== Texte sélectionné ==
════

La ville de Dubai. Pixabay
La ville de Dubai. Pixabay
Amélie Le Renard, École normale supérieure (ENS)

Amélie Le Renard vient de publier aux Presses de Sciences Po (avril 2019) Le privilège occidental, résultat d’une longue enquête sociologique sur la perception des travailleurs occidentaux à Dubaï et les attentes que ces derniers suscitent au sein de la ville émiratie. Extraits remaniés par l’autrice.


Ancien protectorat britannique devenue cité état au sein de la Fédération des Émirats arabes unis en 1971, Dubaï peut aujourd’hui être décrite comme une « ville-entreprise » que les autorités sont parvenues à imposer comme un carrefour incontournable d’échanges commerciaux, financiers et humains à l’échelle globale.

Sur le marché du travail dont plus de 90 % des protagonistes sont des résidents étrangers, les titulaires de passeports occidentaux sont structurellement avantagés : ils reçoivent des salaires bien supérieurs, ont des carrières plus rapides et occupent plus souvent des positions de management.

Si ces avantages peuvent être inscrits dans la continuité de hiérarchies coloniales, ils sont aussi liés à la politique migratoire du gouvernement dubaïote ainsi que des entreprises, cherchant à attirer des ressortissant·e·s de pays occidentaux. En effet, l’occidentalité est construite comme un argument de vente au service de la marque Dubaï.

════

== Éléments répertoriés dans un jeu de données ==
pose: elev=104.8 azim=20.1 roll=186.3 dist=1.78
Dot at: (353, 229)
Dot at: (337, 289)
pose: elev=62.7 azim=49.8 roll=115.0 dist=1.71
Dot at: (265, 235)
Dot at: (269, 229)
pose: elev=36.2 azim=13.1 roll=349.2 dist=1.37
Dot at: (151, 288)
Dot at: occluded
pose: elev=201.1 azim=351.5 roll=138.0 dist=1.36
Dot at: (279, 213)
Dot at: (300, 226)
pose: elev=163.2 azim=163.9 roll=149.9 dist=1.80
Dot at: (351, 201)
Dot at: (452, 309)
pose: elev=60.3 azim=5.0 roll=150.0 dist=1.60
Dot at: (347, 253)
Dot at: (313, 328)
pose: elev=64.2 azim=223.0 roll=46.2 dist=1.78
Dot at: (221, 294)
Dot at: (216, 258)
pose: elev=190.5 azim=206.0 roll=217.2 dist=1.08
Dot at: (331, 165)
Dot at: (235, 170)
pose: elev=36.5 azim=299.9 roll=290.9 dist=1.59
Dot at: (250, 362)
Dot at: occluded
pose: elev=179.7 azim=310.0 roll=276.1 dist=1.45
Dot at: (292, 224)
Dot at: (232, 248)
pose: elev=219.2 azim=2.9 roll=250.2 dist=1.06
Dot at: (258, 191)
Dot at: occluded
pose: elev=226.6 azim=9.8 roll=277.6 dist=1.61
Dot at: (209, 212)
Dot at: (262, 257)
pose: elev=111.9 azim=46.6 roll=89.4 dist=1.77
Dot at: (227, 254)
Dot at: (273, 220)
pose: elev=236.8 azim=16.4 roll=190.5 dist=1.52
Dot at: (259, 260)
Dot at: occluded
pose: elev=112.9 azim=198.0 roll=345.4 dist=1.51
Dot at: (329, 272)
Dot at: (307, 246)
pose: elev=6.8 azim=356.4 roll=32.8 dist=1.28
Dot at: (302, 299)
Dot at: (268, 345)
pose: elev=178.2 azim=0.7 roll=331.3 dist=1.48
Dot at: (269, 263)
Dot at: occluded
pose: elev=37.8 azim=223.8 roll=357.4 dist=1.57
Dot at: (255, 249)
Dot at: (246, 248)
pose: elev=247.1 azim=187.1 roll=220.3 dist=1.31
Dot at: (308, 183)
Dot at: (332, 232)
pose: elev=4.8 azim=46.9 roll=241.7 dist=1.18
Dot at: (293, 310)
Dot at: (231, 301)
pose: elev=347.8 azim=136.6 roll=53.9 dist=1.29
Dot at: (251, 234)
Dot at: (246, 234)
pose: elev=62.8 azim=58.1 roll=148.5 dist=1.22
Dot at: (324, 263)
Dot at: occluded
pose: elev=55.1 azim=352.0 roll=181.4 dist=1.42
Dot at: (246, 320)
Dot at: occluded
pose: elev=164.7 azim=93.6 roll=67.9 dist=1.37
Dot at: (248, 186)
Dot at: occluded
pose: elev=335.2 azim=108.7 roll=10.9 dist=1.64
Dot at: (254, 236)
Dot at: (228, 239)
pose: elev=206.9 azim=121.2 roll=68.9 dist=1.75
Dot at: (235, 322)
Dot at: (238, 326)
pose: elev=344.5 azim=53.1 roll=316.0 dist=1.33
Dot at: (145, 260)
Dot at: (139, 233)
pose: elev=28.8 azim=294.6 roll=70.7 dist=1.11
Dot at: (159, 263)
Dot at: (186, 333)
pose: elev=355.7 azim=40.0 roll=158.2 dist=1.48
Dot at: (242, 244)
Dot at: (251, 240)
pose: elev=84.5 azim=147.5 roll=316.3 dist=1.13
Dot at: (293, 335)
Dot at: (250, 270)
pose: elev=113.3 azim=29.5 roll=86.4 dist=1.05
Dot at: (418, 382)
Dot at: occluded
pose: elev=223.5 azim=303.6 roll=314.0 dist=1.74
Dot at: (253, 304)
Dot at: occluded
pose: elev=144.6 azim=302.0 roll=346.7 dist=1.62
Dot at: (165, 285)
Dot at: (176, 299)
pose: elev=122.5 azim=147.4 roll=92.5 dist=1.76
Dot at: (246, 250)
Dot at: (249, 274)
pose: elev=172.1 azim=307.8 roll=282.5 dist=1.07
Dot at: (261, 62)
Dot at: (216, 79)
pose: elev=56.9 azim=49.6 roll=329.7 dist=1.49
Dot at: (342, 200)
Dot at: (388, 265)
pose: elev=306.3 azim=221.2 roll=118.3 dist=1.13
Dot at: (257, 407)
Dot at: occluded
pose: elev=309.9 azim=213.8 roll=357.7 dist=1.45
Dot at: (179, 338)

════

== Tâches à réaliser ==
1. Renvoyez à l'identique le passage du texte sur Dubaï allant de « Sur le marché » jusqu'à « positions de management. ».
2. D'après le texte sur Dubaï, quelle part des acteurs du marché du travail sont des résidents étrangers ?
Ce matériel forme un ensemble distinct du texte sur Dubaï.

== Résultats obtenus ==
1.
Sur le marché du travail dont plus de 90 % des protagonistes sont des résidents étrangers, les titulaires de passeports occidentaux sont structurellement avantagés : ils reçoivent des salaires bien supérieurs, ont des carrières plus rapides et occupent plus souvent des positions de management.

2. Plus de 90 %.